### EXERCISE AIM
Please copy, word for word, the line that contains "(effects (font (size 1.27 1.27)) (justify left top))" and every line after it through the end of the records, and nothing more.

──────── SUPPLIED RECORDS

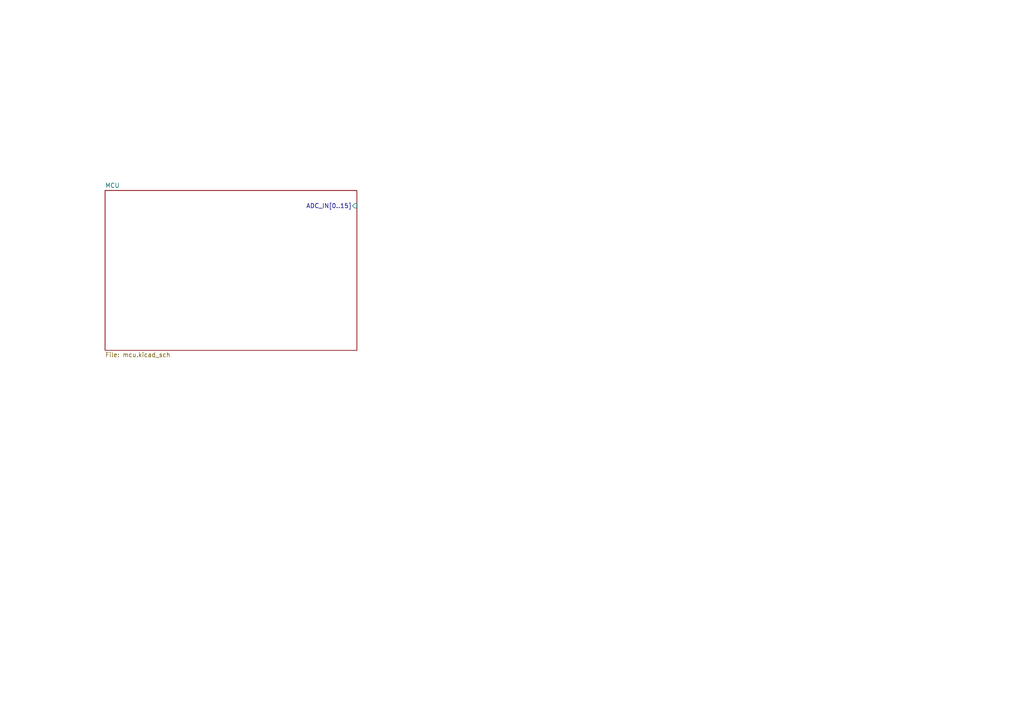
<source format=kicad_sch>
(kicad_sch (version 20230121) (generator eeschema)

  (uuid 6c1b8035-64fa-4797-a506-5c9583cb241c)

  (paper "A4")

  


  (sheet (at 30.48 55.245) (size 73.025 46.355) (fields_autoplaced)
    (stroke (width 0.1524) (type solid))
    (fill (color 0 0 0 0.0000))
    (uuid 89e1b759-e3da-4961-90e8-6f92bf79e795)
    (property "Sheetname" "MCU" (at 30.48 54.5334 0)
      (effects (font (size 1.27 1.27)) (justify left bottom))
    )
    (property "Sheetfile" "mcu.kicad_sch" (at 30.48 102.1846 0)
      (effects (font (size 1.27 1.27)) (justify left top))
    )
    (pin "ADC_IN[0..15]" input (at 103.505 59.69 0)
      (effects (font (size 1.27 1.27)) (justify right))
      (uuid c1d998cc-3bd0-4d5f-a116-8616001adef7)
    )
    (instances
      (project "main_board"
        (path "/6c1b8035-64fa-4797-a506-5c9583cb241c" (page "2"))
      )
    )
  )

  (sheet_instances
    (path "/" (page "1"))
  )
)

</source>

────────────────

### SOLUTION
      (effects (font (size 1.27 1.27)) (justify left top))
    )
    (pin "ADC_IN[0..15]" input (at 103.505 59.69 0)
      (effects (font (size 1.27 1.27)) (justify right))
      (uuid c1d998cc-3bd0-4d5f-a116-8616001adef7)
    )
    (instances
      (project "main_board"
        (path "/6c1b8035-64fa-4797-a506-5c9583cb241c" (page "2"))
      )
    )
  )

  (sheet_instances
    (path "/" (page "1"))
  )
)

</source>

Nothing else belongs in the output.